(desenho de Tomi Ungerer)
Dizem que Jacques Lacan definiu assim o amor: “Amar é dar algo que não se tem a uma pessoa que não quer receber.” As definições de amor são tão subjetivas quanto preferências culinárias ou futebolísticas. Vai daí, proponho uma variante: “Amar é dar algo que a gente não sabia que tinha a uma pessoa que não sabia que precisava.” Porque se a gente prestar atenção vai perceber que o amor é assim: um enriquecimento emocional e espiritual para ambos os envolvidos, uma expansão do que eles tinham sido até então. Como se cada um descobrisse facetas de si mesmo que desconhecia, novas maneiras de ser, de reagir e de pensar.
Se não for assim, não adianta muito, não é mesmo? A tragédia dos grandes conquistadores, como Don Juan ou Casanova, é o fato de que eles são imunes a esse tipo de convivência, que exige em primeiríssimo lugar um enorme interesse pela outra pessoa. Casanova, ao “traçar” uma madame da corte atrás da outra, estava interessado apenas no ato e no fato, e para ele a mulher era um mero complemento. Colin Wilson, em Origins of the Sexual Impulse (1963) descreve argutamente Casanova e seus epígonos como indivíduos dotados de muita vitalidade e baixa auto-estima. As conquistas sucessivas servem-lhe como reposições momentâneas para esse amor próprio que lhes é eternamente deficitário. Existe, como observa Wilson, uma semelhança essencial entre o conquistador e o “serial killer”. É a reiteração daquele ato que lhe interessa, e a pessoa que dele participa é o que menos importa.
O amor, essa atitude de interesse inesgotável pela pessoa que está “do outro lado” é, aliás, a mesma relação recíproca que deve existe idealmente entre um escritor e o leitor. A relação literária é uma relação amorosa, sem sexo, sem corpo, mas impregnada de um profundo e inesgotável interesse pela outra pessoa. Eu sinto esse interesse pela pessoa de Jorge Luís Borges ou de Philip K. Dick, pela pessoa de Augusto dos Anjos ou de Agatha Christie. Tudo que esses indivíduos sentiram, pensaram, experimentaram e viveram me interessa. O que eu sinto por eles é amor, não o amor-desejo, amor-erótico, mas o amor-de-almas. Por razões misteriosas e inexplicáveis, eu me identifico com eles, por mais diferentes que possam ser uns dos outros.

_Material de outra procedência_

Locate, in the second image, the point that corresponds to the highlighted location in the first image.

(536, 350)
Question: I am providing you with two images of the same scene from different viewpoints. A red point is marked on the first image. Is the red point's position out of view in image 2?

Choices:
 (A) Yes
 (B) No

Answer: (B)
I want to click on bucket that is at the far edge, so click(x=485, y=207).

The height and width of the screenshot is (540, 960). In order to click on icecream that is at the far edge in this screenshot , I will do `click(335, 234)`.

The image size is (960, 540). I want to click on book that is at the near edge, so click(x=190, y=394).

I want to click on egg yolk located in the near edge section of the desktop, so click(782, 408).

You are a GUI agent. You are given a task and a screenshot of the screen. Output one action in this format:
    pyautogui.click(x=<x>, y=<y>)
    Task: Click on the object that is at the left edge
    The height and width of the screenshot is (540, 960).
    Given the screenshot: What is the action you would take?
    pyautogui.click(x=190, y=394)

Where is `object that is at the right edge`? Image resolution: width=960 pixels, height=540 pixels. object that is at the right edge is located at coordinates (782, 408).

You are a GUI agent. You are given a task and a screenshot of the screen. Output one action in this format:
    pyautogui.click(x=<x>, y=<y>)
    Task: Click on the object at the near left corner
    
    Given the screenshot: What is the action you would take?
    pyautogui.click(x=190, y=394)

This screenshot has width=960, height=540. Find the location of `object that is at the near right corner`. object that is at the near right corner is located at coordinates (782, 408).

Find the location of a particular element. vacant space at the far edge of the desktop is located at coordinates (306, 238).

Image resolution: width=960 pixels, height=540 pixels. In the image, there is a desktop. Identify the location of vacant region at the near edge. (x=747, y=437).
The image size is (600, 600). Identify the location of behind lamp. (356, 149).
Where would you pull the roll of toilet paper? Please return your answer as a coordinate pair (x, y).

Amar um autor, contudo, é muito fácil. Um autor é visibilíssimo, através de livros, entrevistas, biografias. Mais complicada é a relação inversa, o amor que um escritor sente pelo seu leitor. Como sentir amor por essa coisa abstrata e sem rosto? Muitos autores tentam escrever para um “leitor ideal” (ver “Cinqüenta anos falando sozinho”, 20 de outubro) que eles próprios constroem em sua mente. Muitas vezes, o ato de escrever envolve esse esforço de dedicar algo a alguém cuja presença só podemos imaginar. Escrever, nesses casos, é dar algo que a gente não sabe se vai ter ou não, a uma pessoa que a gente nem sequer sabe que existe.